With the Ravens falling to 6-3 after the upset 23-17 loss at New England on Sunday night, I’ve offered a dozen thoughts, each in 50 words or less:

1. The elements were rough and the injuries substantial, but the Patriots beating Baltimore at its own game was deflating. The Ravens knew New England wanted to run the football and still couldn’t stop it. That’s a terrible feeling, especially against an otherwise inferior team.

2. Other miscues have drawn more attention, but giving up a 75-yard touchdown drive on just four plays to open the second half was as low as it’s gotten for the Ravens defense in quite some time. Where was the energy and toughness coming out of the locker room?

3. An offense that operates from the shotgun or pistol formation 97 percent of the time cannot continue with a center unable to snap the ball consistently well. Matt Skura understands that as much as anyone and has to be on a short leash at this point.

4. Skura’s snap was poor on the fourth-and-1 when Mark Ingram lined up in the Wildcat, but Greg Roman putting the ball in anyone’s hands there other than Lamar Jackson was overthinking it, especially in the rain. That was a more critical situation than running that against Houston in Week 2.   

5. It was an ugly night for Patrick Queen, who showed poor awareness in coverage and against the run. Playing a yard or two further away from the line of scrimmage didn’t seem to help him avoid blocks and led to him taking poor angles and making tackles too far downfield.

6. Marquise Brown has caught just six of 13 targets for 55 yards and a touchdown over the three games since the bye. As a former Raven noted on Twitter, the 2019 first-round pick doesn’t seem to be showing enough precision with his routes or urgency going after the ball.

7. Meanwhile, Willie Snead has emerged as Jackson’s most reliable target recently with 14 catches for 207 yards and two touchdowns since the bye. Snead and rookie Devin Duvernay getting more targets isn’t a bad thing at this point, especially with the need to divert some attention away from Mark Andrews.

- **Data extract**:

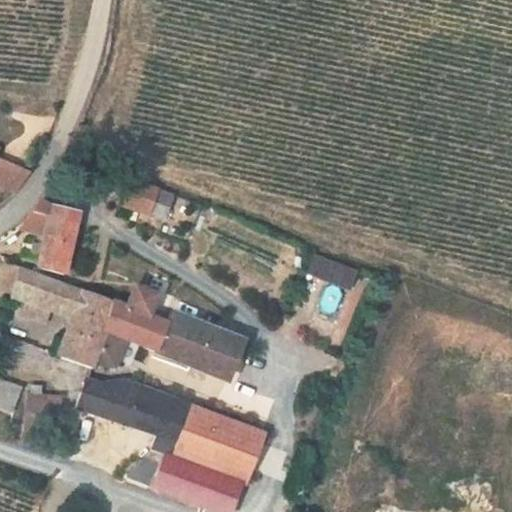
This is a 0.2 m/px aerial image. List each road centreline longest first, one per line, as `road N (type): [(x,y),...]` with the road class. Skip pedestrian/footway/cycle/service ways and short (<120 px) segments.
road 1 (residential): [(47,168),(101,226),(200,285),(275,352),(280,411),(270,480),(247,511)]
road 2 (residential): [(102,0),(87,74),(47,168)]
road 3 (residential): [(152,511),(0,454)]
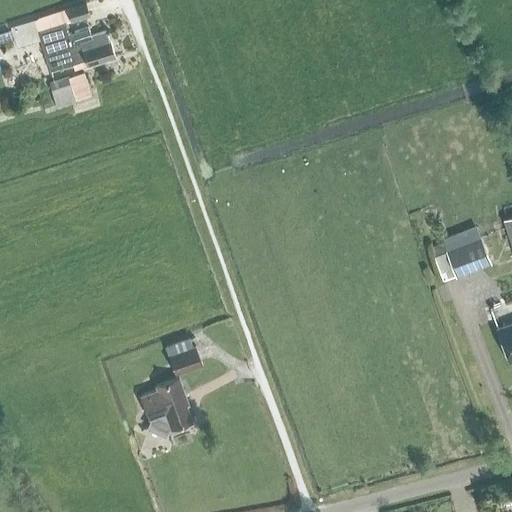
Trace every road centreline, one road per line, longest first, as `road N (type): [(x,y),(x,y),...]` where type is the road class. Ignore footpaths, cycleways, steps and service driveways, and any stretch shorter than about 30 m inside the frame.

- **Challenges**:
1) In the Ravens column, what was the final score of the loss at New England?
2) Rewrite the Ravens column between "1. The elements" and "otherwise inferior team.", inclusive, swapping "deflating" for "demoralizing".
3) Please list every person named in thoughts 5 through 7 of the Ravens column.

- **Replies**:
1) 23-17

2)
1. The elements were rough and the injuries substantial, but the Patriots beating Baltimore at its own game was demoralizing. The Ravens knew New England wanted to run the football and still couldn’t stop it. That’s a terrible feeling, especially against an otherwise inferior team.

3) Patrick Queen, Marquise Brown, Willie Snead, Lamar Jackson, Devin Duvernay, Mark Andrews